Thursday, June 18, 2026
Vesna Peric Zimonjic
- A book by a Serbian journalist has again stirred controversy over the NATO bombing of the Radio Television of Serbia building in Belgrade in April 1999. Sixteen people were killed in the attack.
The book ‘Silence on Aberdareva Street’ blames the Serbian regime then led by Slobodan Milosevic besides the North Atlantic Treaty Organisation (NATO) for the bombing.
“This was a premeditated sacrifice of 16 innocent people by the regime, with the aim of scoring a propaganda point,” author Zoran Janjic told IPS.
None of the victims were journalists. They were sound or tape technicians, tape editors, make-up specialists and security personnel. Four were aged above 50, the rest being in their 20s and 30s. Two among them were women, both aged 27.

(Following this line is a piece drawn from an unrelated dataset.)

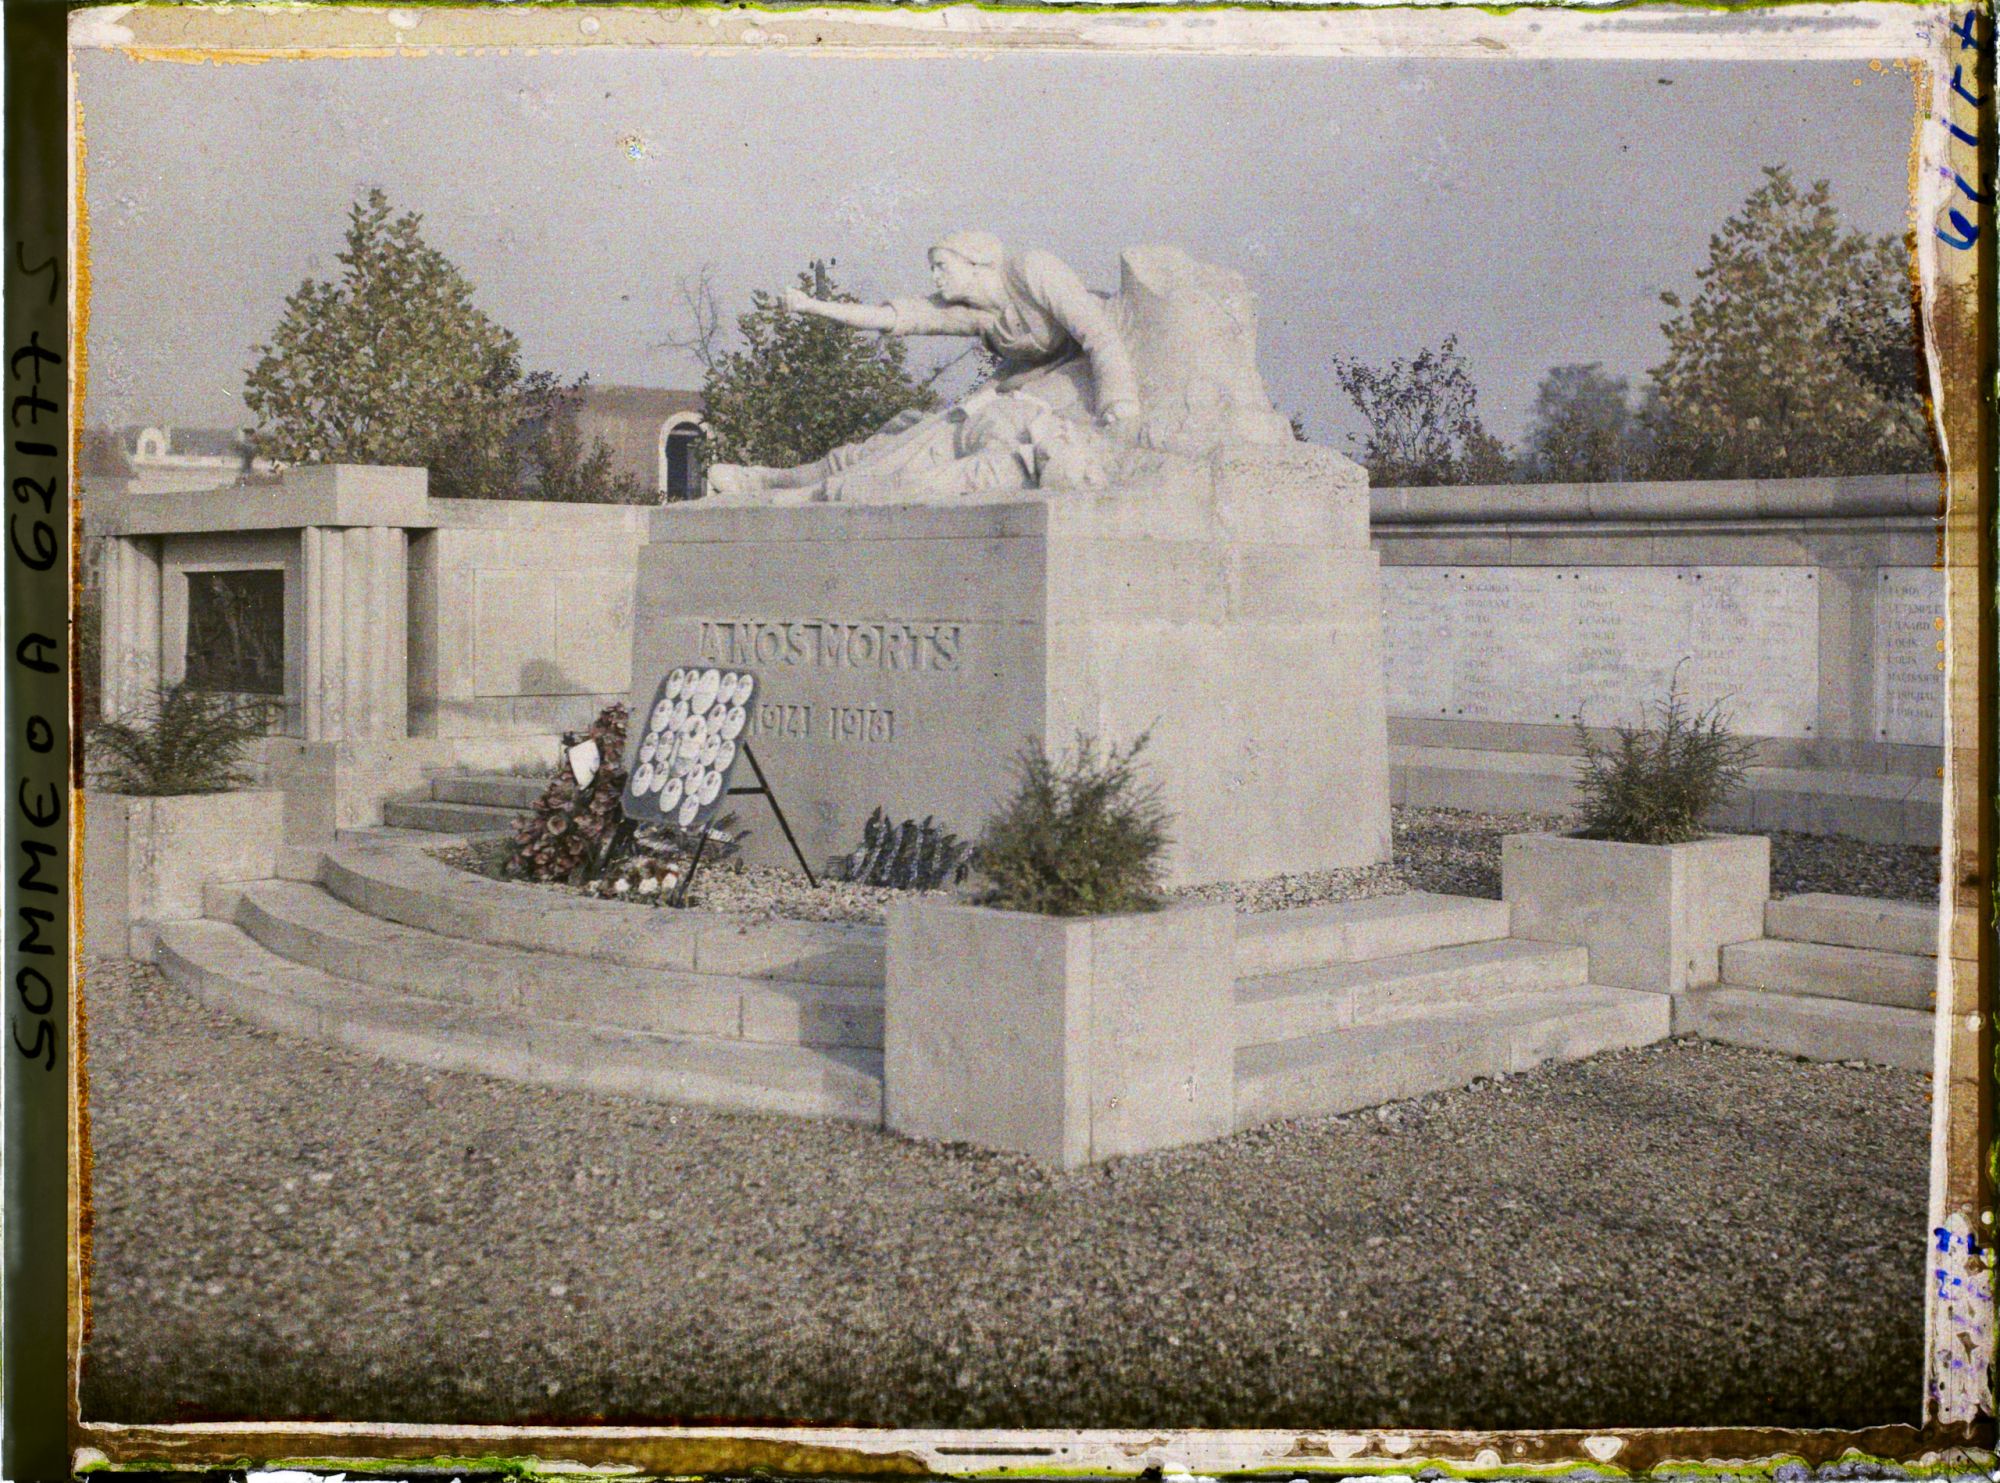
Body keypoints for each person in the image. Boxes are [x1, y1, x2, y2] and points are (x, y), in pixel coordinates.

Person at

“Although it is evident and clear that NATO executed a crime with the bombing of RTS, it is also evident that this was an organised crime by the regime with the aim of gaining the decisive upper hand in the propaganda war,” Janjic said.
Families of victims are still fighting to bring those responsible to trial. Only one man has been sentenced for the deaths. Dragoljub Milanovic, head of RTS at the time and one of the aides of Milosevic, received a 10-year prison sentence in 2002. He was found guilty of failing to evacuate the employees.
The 11-week NATO bombing campaign against Serbia in 1999 was undertaken due to the repression of ethnic Albanians in Kosovo by Milosevic’s regime.
Janjic and survivors say the regime was warned in advance of the imminent bombing of the RTS building, but did nothing.
“Deputy editor-in-chief Dusan Vojvodic came to the building in the late evening hours and took home his daughter Natalija, who was the journalist on duty at the time,” Janjic says.
Vojvodic has always denied this. But only minutes after the RTS building was hit at 02.06 am Apr. 23, editor-in-chief Milorad Komrakov and information minister Aleksandar Vucic arrived with TV crews from nearby cafes.
The book names several top RTS officials it claims knew of the bombing in advance. The officials have denied the accusations, and refused to comment to IPS.
The book quotes journalist Dragana Kuzmanovic of RTS, one of the closest aides of Milosevic’s wife Mira, as saying that “NATO did send the list of targets to be bombed” to the Serbian leadership.
International media crew that worked from the RTS building since the bombing of Serbia began Mar. 24 stopped coming to the RTS offices a week before it was hit.
“We were informed by our head office that RTS was going to be the target,” a Serbian reporter working for an international TV station told IPS. “We did not know the exact date, but we were warned; we did pass the warning to relevant people in RTS.” CNN and NBC staff are quoted making similar statements.
NATO representatives had said then that the TV station was a “legitimate target” because it was the strongest propaganda machinery of Milosevic.
A day after the bombing, Milosevic’s regime announced it was pressing charges against NATO before the UN-founded International Court of Justice (ICJ) for “genocide and excessive use of force.” The charges were drafted in advance, they could not have been prepared in one night, Janjic claims.
The ICJ said it had no jurisdiction because the Federal Republic of Yugoslavia then was not a member of the United Nations.
Milosevic fell from power in 2000.. He died last month in the detention unit of the UN- founded International Criminal Tribunal for former Yugoslavia (ICTY) in The Hague, while on trial for war crimes.
“There is only one question we want the real answer to: why did the regime leave our dear ones to die and who will be finally held responsible for that,” said Zanka Stojanovic. “Milosevic is dead now, but there are others. In our hearts and minds it is clear that they knew in advance and practically collaborated with NATO, who did carry out the execution of my son and other innocent victims”.